Nova ecobarreira da Baixada retira 30 t/mês de lixo da Baía de Guanabara

A partir desta sexta-feira (17/9), pelo menos 30 toneladas de lixo deixam de ser despejados todos os meses na Baía de Guanabara com a nova ecobarreira instalada no Rio Botas, em Belford Roxo, na Baixada Fluminense. A secretária do Ambiente, Marilene Ramos, acompanhada do presidente do Inea (Instituto Estadual do Ambiente), Luiz Firmino, e do prefeito Alcides Rolim, inaugurou nesta manhã a décima barreira ecológica do estado para reter o lixo flutuante do rio que deságua na baía. A ecobarreira de 48 metros de extensão feita com garrafas pet foi patrocinada pela Coca-Cola, que investiu R$ 65 mil.

Segundo Marilene, o recolhimento de 30 toneladas/mês de lixo é a média coletada por outras ecobarreiras em situações similares. O Rio Botas ainda traz muito lixo, mas, a Secretaria do Ambiente já está trabalhando junto às prefeituras que participam do projeto para reduzir esse volume de material jogado nos rios. Além da degradação ambiental, o lixo traz prejuízos para própria população, principalmente na época de chuvas, quando o assoreamento de rios e canais e o entupimento de bueiros provocam inundações.

A próxima barreira ecológica na Baixada Fluminense será instalada no Rio Sarapuí, em Mesquita. O rio também é beneficiado pelo Projeto Iguaçu, de saneamento e recuperação ambiental, com investimentos federais e do estado, com recursos do Fundo Estadual de Conservação Ambiental, superiores a R$ 300 milhões. Em 2,5 anos, já foram retirados três milhões de metros cúbicos de lixo e lama de dentro dos rios Botas, Sarapuí e Iguaçu e mais de 20 mil pneus.

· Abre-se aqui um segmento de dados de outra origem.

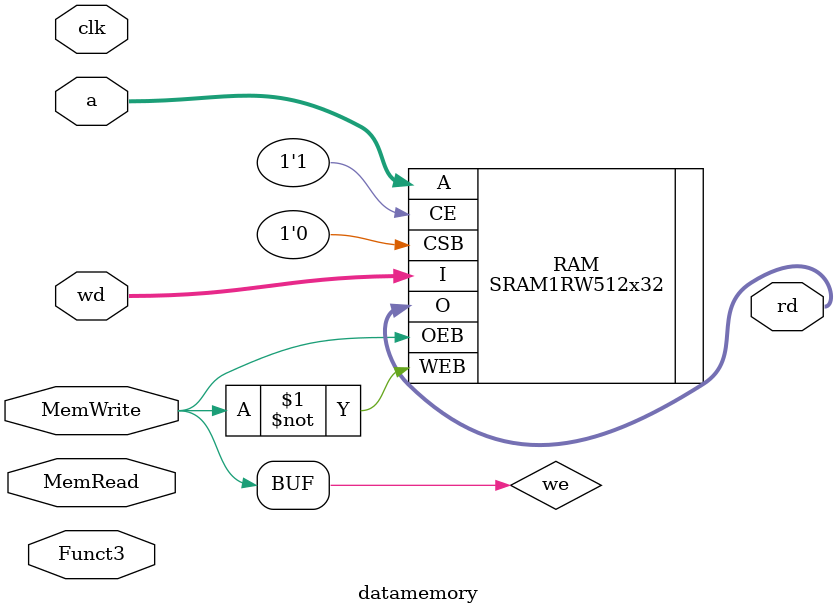
<source format=sv>
    `timescale 1ns / 1ps

module datamemory#(
    parameter DM_ADDRESS = 9 ,
    parameter DATA_W = 32
    )(
    input logic clk,
	input logic MemRead , // comes from control unit
    input logic MemWrite , // Comes from control unit
    input logic [ DM_ADDRESS -1:0] a , // Read / Write address - 9 LSB bits of the ALU output
    input logic [ DATA_W -1:0] wd , // Write Data
    
    input logic [2:0] Funct3, 
    output logic [ DATA_W -1:0] rd // Read Data
    );

`ifdef __SIM__ 
    
    logic [8-1:0] mem [4*(2**DM_ADDRESS)-1:0];

    always_comb
    begin
        if(MemRead)begin
            if(Funct3[1])begin          //LW
                rd = {mem[a+3], mem[a+2], mem[a+1], mem[a]};
            end else if(Funct3[0])begin //LB, LBU
                rd = {(mem[a+1][7]&&!Funct3[2])? {{16{1'b1}}, mem[a+1], mem[a]}:{{16{1'b0}}, mem[a+1], mem[a]} }; 
            end else begin              //LH, LHU
                rd = (mem[a][7]&&!Funct3[2])? {{24{1'b1}}, mem[a]}:{{24{1'b0}}, mem[a]};
            end
        end
    end
    
    always @(posedge clk) begin
        if(MemWrite)begin
            if(Funct3[1])begin          //SW
                mem[a+3] = wd[31:24];
                mem[a+2] = wd[23:16];
                mem[a+1] = wd[15:8];
                mem[a] = wd[7:0];
            end else if(Funct3[0])begin //SH
                mem[a+1] = wd[15:8];
                mem[a] = wd[7:0];
            end else begin              //SB
                mem[a] = wd[7:0];
            end
        end
    end
/*    
    always_comb 
    begin
       if(MemRead)
        case(Funct3[1:0])
            00: //LB LBU
                rd = {(mem[a+1][7]&&!Funct3[2])? {24{1'b1}}:{24{1'b0}}, mem[a]};
            01: //LH LHU
                rd = {(mem[a+1][7]&&!Funct3[2])? {16{1'b1}}:{16{1'b0}}, mem[a+1], mem[a]}; 
            10: //LW
                rd = {mem[a+3], mem[a+2], mem[a+1], mem[a]};
        endcase
	end
    
    always @(posedge clk) begin
       if (MemWrite)
        case(Funct3[1:0])
            00: //SB
                mem[a] = wd[7:0];
            01: begin//SH
                mem[a+1] = wd[15:8];
                mem[a] = wd[7:0];
                end
            10: begin//SW
                mem[a+3] = wd[31:24];
                mem[a+2] = wd[23:16];
                mem[a+1] = wd[15:8];
                mem[a] = wd[7:0];
                end
        endcase
    end
    */
`else
   logic we;
    assign we = MemWrite;
  
   SRAM1RW512x32 RAM (
         .A       ( a[8:0] ),
         .CE      ( 1'b1   ),
         .WEB     ( ~we    ),
         .OEB     ( we     ),
         .CSB     ( 1'b0   ),
         .I       ( wd     ),
         .O       ( rd     )
         );

`endif
    
    
endmodule

</source>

- O trabalho das ecobarreiras, o trabalho de educação ambiental, o trabalho de fortalecer as prefeituras para que elas melhorem o serviço de coleta e disposição final de lixo, de combate aos lixões e o programa Entulho Limpo da Baixada são programas complementares para evitar que o Projeto Iguaçu tenha pequena durabilidade e para que os rios permaneçam limpos e desassoreados por muitos e muitos anos - explicou a secretária.

A meta da Secretaria do Ambiente é instalar, até 2016, mais nove equipamentos, fundamentais para a preservação de rios e lagoas do Estado do Rio e um ecoponto em Santa Cruz, na Zona Oeste da cidade.

- O bem sucedido programa foi incluído no plano estratégico das Olimpíadas de 2016, como compromisso para a remoção e reciclagem do lixo flutuante dos rios, reduzindo a poluição dos mananciais do estado - lembrou Marilene.

. A Secretaria do Ambiente já instalou nove ecobarreiras e dois ecopontos desde 2007, com investimentos do Fecam e da iniciativa privada. As barreiras ecológicas estão instaladas nos canais da Sernambetiba e Arroio Fundo, no Itanhangá; canal do Cunha, no Rio Irajá; no Rio dos Cachorros, no Ceasa; no Canal do Mangue, em Docas, e no rio Meriti, enquanto os ecopontos estão em funcionamento em Volta Redonda e Macaé.

O lixo retido nas ecobarreiras operadas pela Associação de Supermercados do Estado do Rio e as empresas Haztec e Coca-Cola é recolhido por cerca de 120 catadores de materiais recicláveis. Só no primeiro semestre deste ano foram retirados 4,8 mil toneladas de lixo dos rios, das quais 67 toneladas de material reciclável, além das 120 toneladas entregues mensalmente nos ecopontos.